* YOUR GOAL
Nothing but an exact reproduction of the records, pictures excluded, should be returned.

[DATA PROVIDED Boundary: Start]

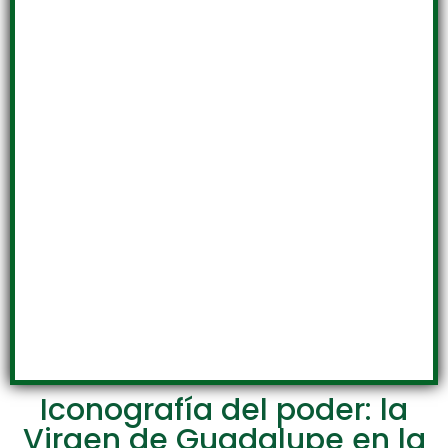
Iconografía del poder: la
Virgen de Guadalupe en la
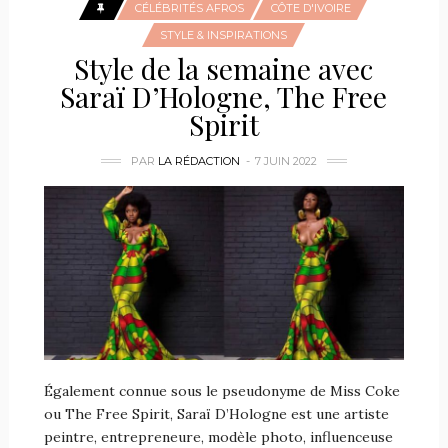
CÉLÉBRITÉS AFROS
CÔTE D'IVOIRE
STYLE & INSPIRATIONS
Style de la semaine avec
Saraï D’Hologne, The Free
Spirit
PAR
LA RÉDACTION
7 JUIN 2022
Également connue sous le pseudonyme de Miss Coke
ou The Free Spirit, Saraï D’Hologne est une artiste
peintre, entrepreneure, modèle photo, influenceuse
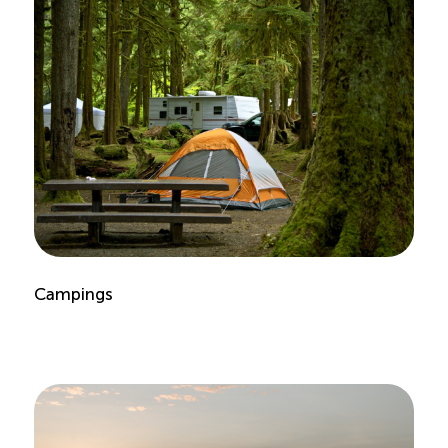
Boomerang
Saisonnalité
Chantier sur la saisonnalité
Bassins de main-d’oeuvre diversifiés
Devenir membre
Campings
Catalogue de formations en ligne
ÉTUDES
NOUVELLES
EN
INFOLETTRE
DU CQRHT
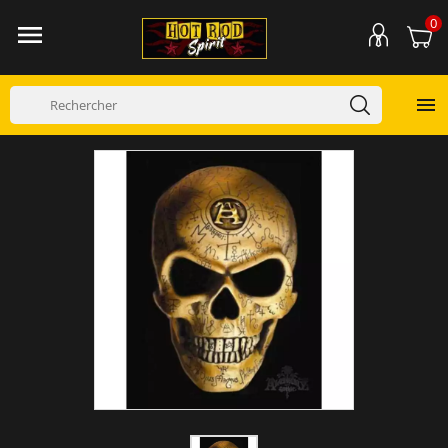
0


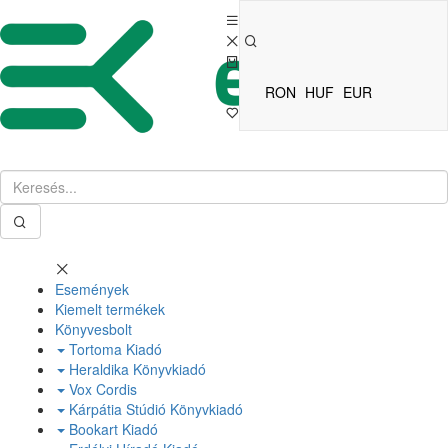
RON
HUF
EUR
Események
Kiemelt termékek
Könyvesbolt
Tortoma Kiadó
Heraldika Könyvkiadó
Vox Cordis
Kárpátia Stúdió Könyvkiadó
Bookart Kiadó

[DATA PROVIDED Boundary: End]

* ANSWER FOR THE TASK
Iconografía del poder: la
Virgen de Guadalupe en la
CÉLÉBRITÉS AFROS
CÔTE D'IVOIRE
STYLE & INSPIRATIONS
Style de la semaine avec
Saraï D’Hologne, The Free
Spirit
PAR
LA RÉDACTION
7 JUIN 2022
Également connue sous le pseudonyme de Miss Coke
ou The Free Spirit, Saraï D’Hologne est une artiste
peintre, entrepreneure, modèle photo, influenceuse
Boomerang
Saisonnalité
Chantier sur la saisonnalité
Bassins de main-d’oeuvre diversifiés
Devenir membre
Campings
Catalogue de formations en ligne
ÉTUDES
NOUVELLES
EN
INFOLETTRE
DU CQRHT
0


RON
HUF
EUR
Események
Kiemelt termékek
Könyvesbolt
Tortoma Kiadó
Heraldika Könyvkiadó
Vox Cordis
Kárpátia Stúdió Könyvkiadó
Bookart Kiadó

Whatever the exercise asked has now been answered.